Even so, nobody could expect just how wide this game’s reach would be. I knew my gaming friends would be playing it, but my social media feeds are full of screenshots from friends who never play games posting pictures: a Polywag in their shower, a Caterpie in their car’s passenger seat. While I was sitting at my office desk, a colleague walked behind me and muttered, “Caught one!” The day the game was released, an Australian police station had to issue a message telling people to please stop coming inside, because so many people just had to get that Sandshrew. It’s quickly jumped to the No. 1 app in Apple’s iTunes Store, and shares of Nintendo shot up 10 percent to their highest level in nearly two months following the app’s release.
Pokémon GO is highly democratic. Anyone with a smartphone can download it.
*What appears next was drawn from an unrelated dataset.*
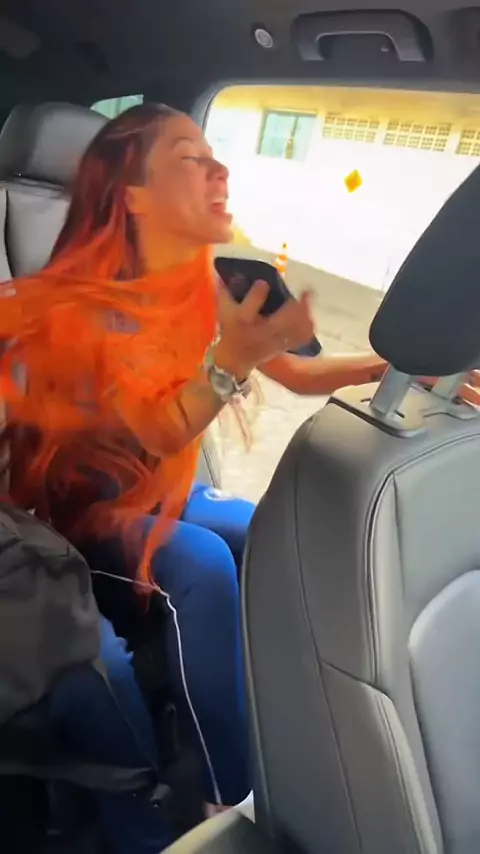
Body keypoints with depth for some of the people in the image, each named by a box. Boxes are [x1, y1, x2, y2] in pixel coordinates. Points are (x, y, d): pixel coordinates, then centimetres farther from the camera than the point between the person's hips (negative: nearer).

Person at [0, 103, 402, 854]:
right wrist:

It’s free to play, and funded by micro-transactions that allow you to use real dollars to buy in-game currency to buy in-game items (many of which can be found in Pokéspots, for those disinclined to throw down cash on a game like this). You don’t need to worry about having the proper console or putting down a lot of money to get the game; it’s available on something that nearly everyone has within five feet of them right now. There’s no concern about complex controls: you physically move, you tap, you swipe.
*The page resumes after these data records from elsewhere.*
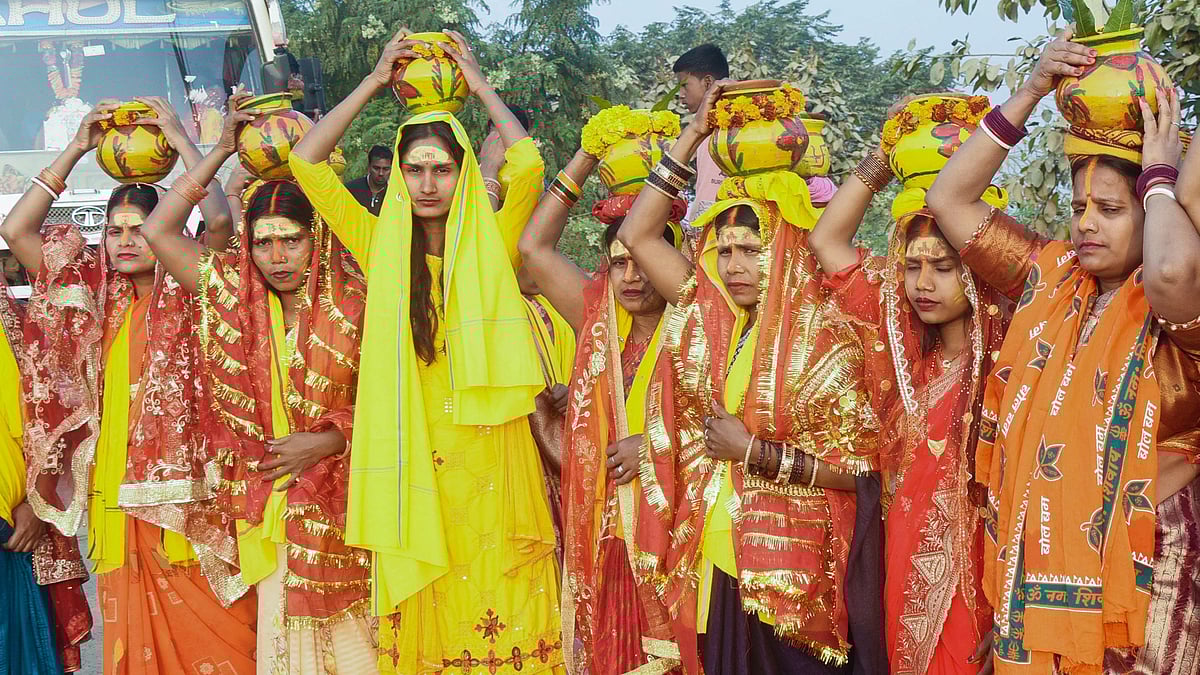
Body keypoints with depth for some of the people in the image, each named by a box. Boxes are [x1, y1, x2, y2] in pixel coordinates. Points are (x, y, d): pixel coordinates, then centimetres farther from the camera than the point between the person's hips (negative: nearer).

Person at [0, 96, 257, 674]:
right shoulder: (99, 297, 11)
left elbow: (220, 221, -19)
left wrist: (178, 135, -9)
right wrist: (77, 148, 5)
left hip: (186, 500, -4)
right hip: (117, 503, 4)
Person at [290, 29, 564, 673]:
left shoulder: (489, 250, 4)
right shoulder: (382, 248, 6)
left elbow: (528, 161, -8)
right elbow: (306, 161, 4)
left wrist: (479, 83, 3)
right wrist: (374, 81, 6)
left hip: (488, 462, -1)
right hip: (410, 459, 1)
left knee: (496, 611, -1)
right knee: (419, 613, 3)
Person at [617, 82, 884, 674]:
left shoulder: (828, 343, -9)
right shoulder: (709, 317, 4)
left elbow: (854, 464, -12)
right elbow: (636, 234, 2)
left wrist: (752, 451, -15)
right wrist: (694, 134, 0)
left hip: (791, 576, -4)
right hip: (713, 566, 5)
You have it, you play it, and you talk about it. And everyone is talking about it. I haven’t witnessed this many Facebook posts about a game since Farmville, and that was mostly because posting about it would earn you in-game rewards. There is no such impetus for talking about Pokémon GO. It’s just something that people want to do.
That said, it’s hard to predict how long that will stay true. Unlike “typical” Nintendo games, which often see multi-year delays and release only when they’re “done,” Pokémon GO feels decidedly incomplete. It’s never going to be as fully featured as a proper release, but there isn’t really much to do beyond walk around and catch Pokémon. You can “battle” at gyms using a janky combat system that is more frustrating than fun... but even if the system was fun, it’s hampered by the fact that you can’t battle your friends. You can’t even trade with your friends.
With any luck, these features will come in some form down the line, but even Niantic is unsure of what the future holds for Pokémon GO. The company’s multi-year support for Ingress inspires some confidence, but it’s more than possible that players will just get bored before the game has a chance to really find its footing. As with many modern, popular games, its launch has been plagued with technical problems. Servers are unavailable, the game often crashes after a catch, etc. These issues will be ironed out over the coming weeks, but a part of me worries that people will have given up by then. Part of me wonders if I’ll have given up by then.
But as soon as I think that, I pull out my phone on the subway and catch the Eevee jumping around on top of a sleeping passenger, and all the negative thoughts vanish.